--- ИСХОДНЫЙ ТЕКСТ ---

Я обнаружил во время путешествия к сиу, что существует определенный национальный стиль в раскраске лица. Сиу говорили о бедном индейце, который сошел с ума. И когда я спросил у некоторых из его присутствовавших соотечественников, каким образом проявлялось его безумие, они сказали: «О, он наряжается в перья и ракушки так смешно, и раскрашивает лицо так комично, что от этого можно умереть со смеху». Это было сказано мне людьми, настолько разукрашенными перьями, ракушками, зеленым, вермильоном, берлинской лазурью и желтым кроном, что я с трудом смог сдержать улыбку. Однако, я сделал из этого вывод: должно существовать что-то общепринятое и типичное в их пестром стиле, что легко может быть нарушено.
К тому же немного позже на американской государственной ярмарке я смог сделать из своих рисунков грандиозное открытие. Там показывали гигантского индейца, и хотя его лицо было раскрашено, я настаивал на том, что его раскраска фальшивая. Я, разумеется, получил лишь общее впечатление, и не мог показать, в каких линиях состояла ошибка, но я был в этом уверен. И точно подтвердилось, что это был псевдо-индеец, никто иной, как англосакс, неуклюже наряженный дикарем.

Трудно передать достоверно тот благоговейный ужас, с которым образованная Европа взирала на племена индейцев Северной Америки.
"Боевой клич индейцев представляют нам как нечто настолько ужасное, что его невозможно выдержать. Его называют звуком, который заставит даже самого отважного ветерана опустить свое оружие и покинуть шеренгу.
Он оглушит его слух, от него застынет душа. Этот боевой клич не позволит ему услышать приказ и почувствовать стыд, да и вообще сохранить какие-либо ощущения, кроме ужаса смерти".
Но пугал не столько сам боевой клич, от которого стыла кровь в жилах, сколько то, что он предвещал. Европейцы, сражавшиеся в Северной Америке, искренне чувствовали: попасть живыми в руки чудовищных раскрашенных дикарей означает судьбу пострашнее смерти.
Это вело к пыткам, человеческим жертвоприношениям, каннибализму и снятию скальпов (и все имело ритуальное значение в культуре индейцев). Это особенно способствовало возбуждению их воображения.

--- ИСХОДНЫЕ ДАННЫЕ ---

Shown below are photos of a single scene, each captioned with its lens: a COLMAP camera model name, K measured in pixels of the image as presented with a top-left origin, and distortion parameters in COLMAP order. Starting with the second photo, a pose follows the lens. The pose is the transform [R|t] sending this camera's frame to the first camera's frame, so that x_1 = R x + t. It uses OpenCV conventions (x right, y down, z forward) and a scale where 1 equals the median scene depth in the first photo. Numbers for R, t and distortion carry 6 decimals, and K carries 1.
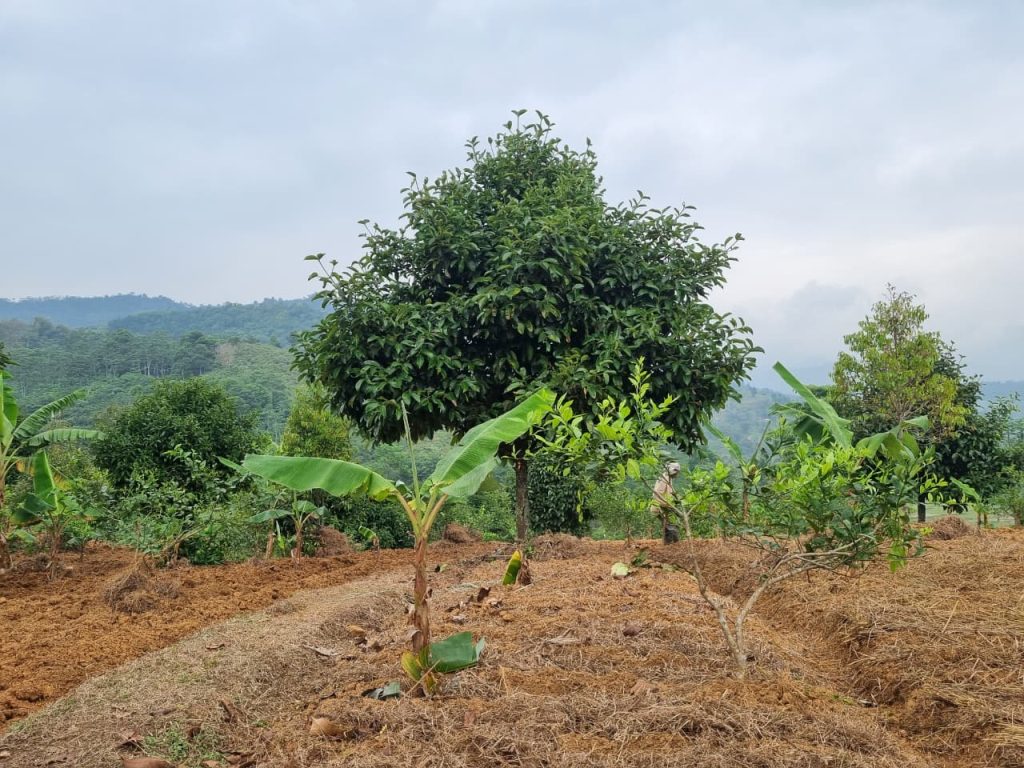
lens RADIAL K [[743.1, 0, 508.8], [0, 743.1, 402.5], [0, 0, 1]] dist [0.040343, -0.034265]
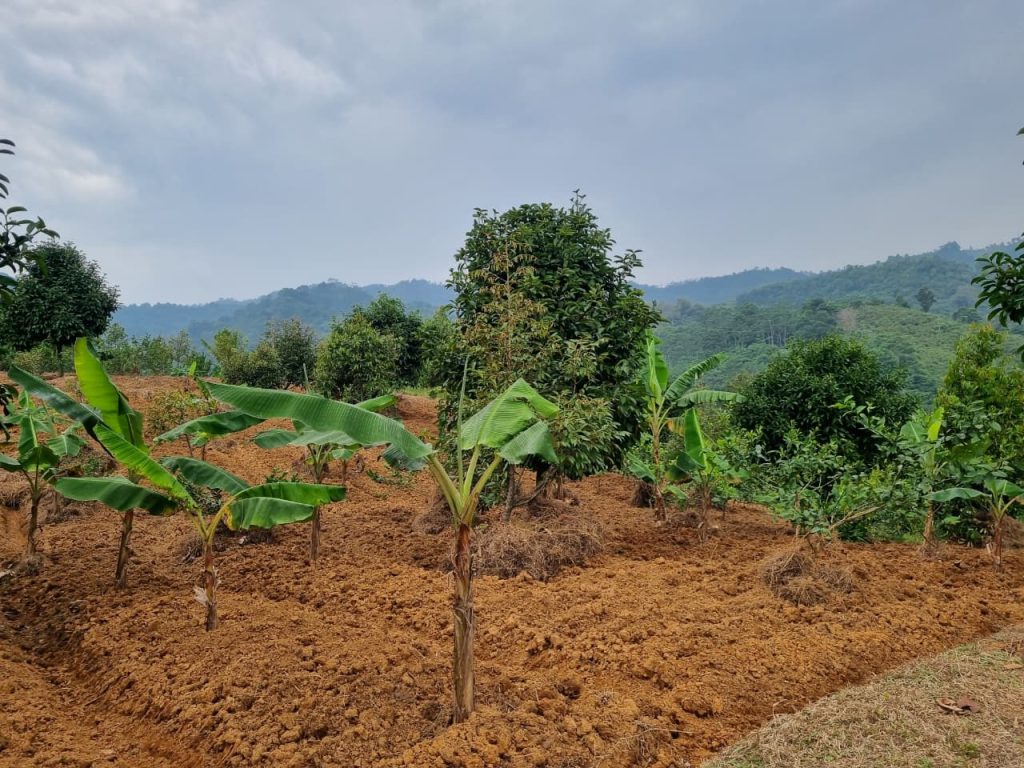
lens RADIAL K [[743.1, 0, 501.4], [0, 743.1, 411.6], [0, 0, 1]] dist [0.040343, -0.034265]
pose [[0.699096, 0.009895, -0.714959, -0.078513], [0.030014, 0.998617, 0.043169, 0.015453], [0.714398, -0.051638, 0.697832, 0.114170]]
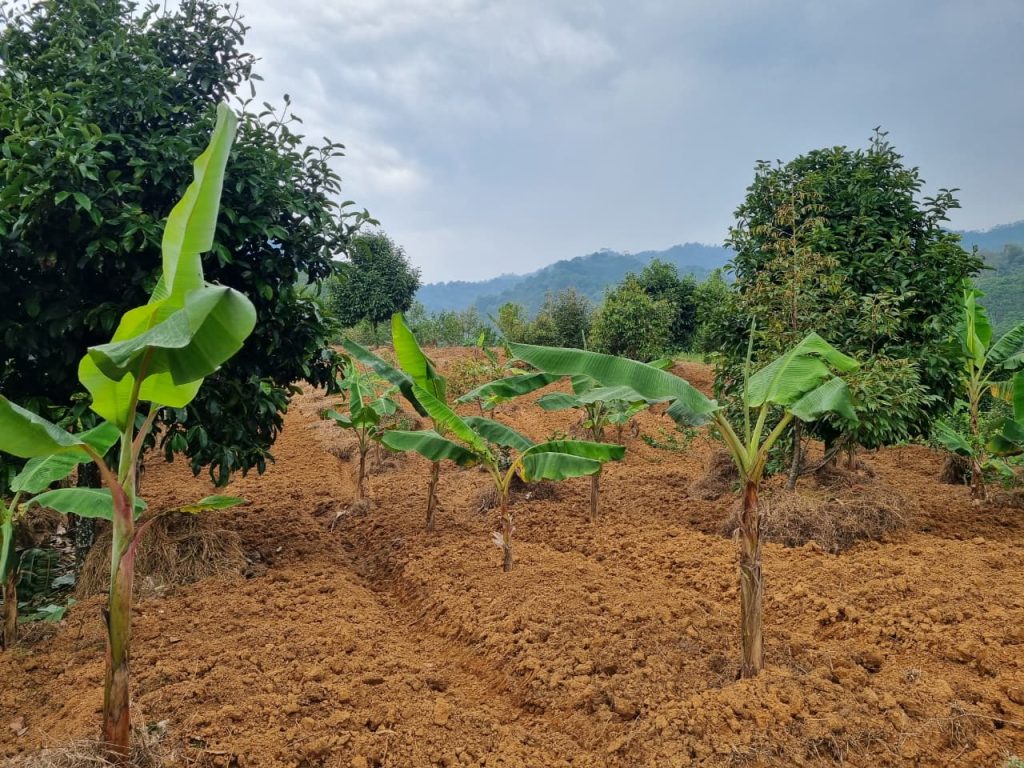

---

### ЦЕЛЬ ЗАДАНИЯ
Отредактируйте, пожалуйста, исходный текст: перепишите всё от слов «Но пугал не» и до слов «судьбу пострашнее смерти.», заменив «Европейцы» на «Колонисты».

### ОТВЕТ НИЖЕ
Но пугал не столько сам боевой клич, от которого стыла кровь в жилах, сколько то, что он предвещал. Колонисты, сражавшиеся в Северной Америке, искренне чувствовали: попасть живыми в руки чудовищных раскрашенных дикарей означает судьбу пострашнее смерти.